When ever I hear Conservatives talk their view on terrorism it always bring up the scene in the movie “Little Big Man” when just before the Battle of the Little Big Horn General Custer asks Dustin Hoffman’s character what he should do and Little Big Man thinks to himself “I’ve got him now”. Replace Dustin Hoffman with Osama Bin Laden and Custer our Conservative geniuses.
We were willing to do quite a bit of Constitution trampling in a panic over corporations around here just last week.
I agree- your position that corporations are indistinguishable from citizens is trampling on the Constitution (certainly at a minimum, it’s unsupportable from an Originalist standpoint). But I think your position was held in good faith, whereas allowing the extrajudicial killing of citizens by Presidential fiat is without reservation incompatible with the existing Constitution.
You shouldn’t be so hard on yourself. Not all Constitutional disagreements are ‘trampling’.
Absolutely. My point is merely that we have set forth a set of principles, and ideals, and it is incumbent upon us to live up to them. Saying that we don’t always live up to those ideals is not a counterargument.
Furthermore, while it’s important to recognize where we haven’t lived up to our ideals, many Americans aren’t aware of or prefer not to focus on those issues.
Saying “this is beneath us” plays along with American self-stereotypes, as opposed to working against them. Although I can see the argument for injecting more truth into the discussion, I also think it might make it less effective on the general public.
Erik: Saying that we don’t always live up to those ideals is not a counterargument.
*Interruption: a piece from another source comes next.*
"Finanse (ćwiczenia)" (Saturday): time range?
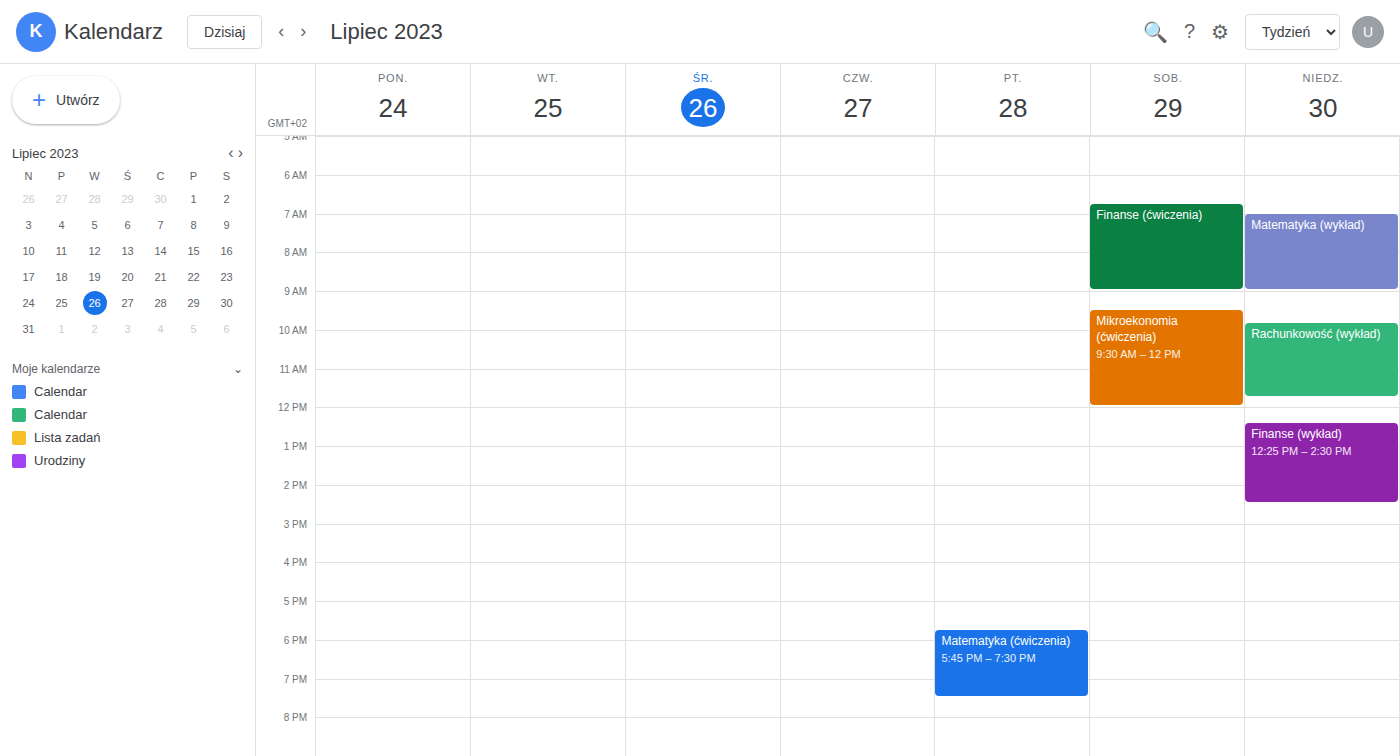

Well I wasn’t really trying to make a counterargument. More like trying to point out that our reaction re:OBL should surprise no one.
And that our experimentation in ‘American Exceptionalism’ is pretty much a failure, but that’s not directed at anything you or anyone else here said. That’s just me venting.
“What’s more amazing is that the people that are in the biggest hurry to grant Osama the most power over reshaping our society are the ones who claim the mantle of being “tough” on terror.”
And those same people would often be quick to *claim* that they’re willing to die to protect their country and Constitution.
But when it comes right down to it, they’re quick to sacrifice the Constitution in fear that they might die.
This is really just a consequence of the Republican’s choice twentysome years back of applying no hold barred emotional marketing techniques to advanace their agenda. It is very effective, but essentially turns politics into a race to the bottom. We shouldn’t be at all surprised that the Overton window is shifting out into the twilight zone. Thats what unrestrained emotional marketing will do.
Looks like there doesn’t have to be any investigation to begin the prosecutions for torture: just an indictment.
Dick Cheney confesses on air
Of course, Cheney’s presumably pretty confident that no one in authority is actually about to enforce the law (Section 2340A of the federal criminal code) against him – what, the former Vice President of the United States actually do time for a felony he has openly confessed he committed? Cheney’s sufficiently powerful he can get drunk and shoot a friend in the face, and have the White House press secretary blame the friend for getting in the way of being shot… so why should he expect to see any trouble for having the US military torture prisoners?